Conclusion: Amnesty International is now its improvement engineer

With Cuda-L1, his artificial intelligence Be his performance engineerAccelerate research productivity and return devices – without relying on rare human experience. The result is not just higher, but planned artificial intelligence systems They teach themselves how to harness the full potential of the devices they work on.

Artificial intelligence is now building its budget wheel: more efficient, more insightful, and more able to increase the resources we offer to them – for science, industry and beyond.

verify paperand Symbols and Project page. Do not hesitate to check our GitHub page for lessons, symbols and notebooks. Also, do not hesitate to follow us twitter And do not forget to join 100K+ ML Subreddit And subscribe to Our newsletter.

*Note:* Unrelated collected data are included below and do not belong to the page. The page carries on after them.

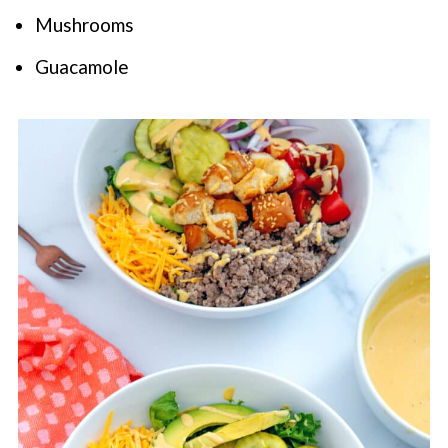
Mushrooms
Guacamole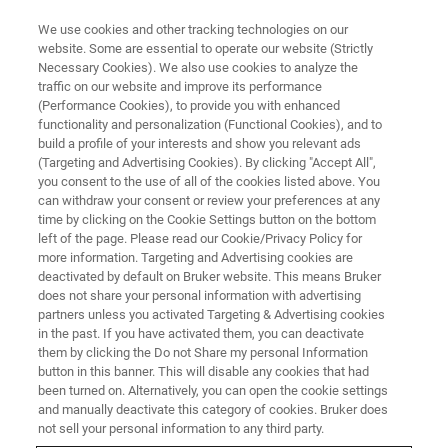
We use cookies and other tracking technologies on our
website. Some are essential to operate our website (Strictly
Necessary Cookies). We also use cookies to analyze the
traffic on our website and improve its performance
CORPORATE SOCIAL RESPONSIBILITY - OUR PRODUCTS
(Performance Cookies), to provide you with enhanced
Assuring Consistent Quality of
functionality and personalization (Functional Cookies), and to
Cannabis Products
build a profile of your interests and show you relevant ads
(Targeting and Advertising Cookies). By clicking "Accept All",
you consent to the use of all of the cookies listed above. You
can withdraw your consent or review your preferences at any
time by clicking on the Cookie Settings button on the bottom
left of the page. Please read our Cookie/Privacy Policy for
more information. Targeting and Advertising cookies are
deactivated by default on Bruker website. This means Bruker
does not share your personal information with advertising
partners unless you activated Targeting & Advertising cookies
in the past. If you have activated them, you can deactivate
them by clicking the Do not Share my personal Information
button in this banner. This will disable any cookies that had
CORPORATE SOCIAL RESPONSIBILITY - OUR PRODUCTS
been turned on. Alternatively, you can open the cookie settings
Assuring Consistent Quality of
and manually deactivate this category of cookies. Bruker does
not sell your personal information to any third party.
Cannabis Products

Asif Razzaq is the CEO of Marktechpost Media Inc .. As a pioneer and vision engineer, ASIF is committed to harnessing the potential of artificial intelligence for social goodness. His last endeavor is to launch the artificial intelligence platform, Marktechpost, which highlights its in -depth coverage of machine learning and deep learning news, which is technically sound and can be easily understood by a wide audience. The platform is proud of more than 2 million monthly views, which shows its popularity among the masses.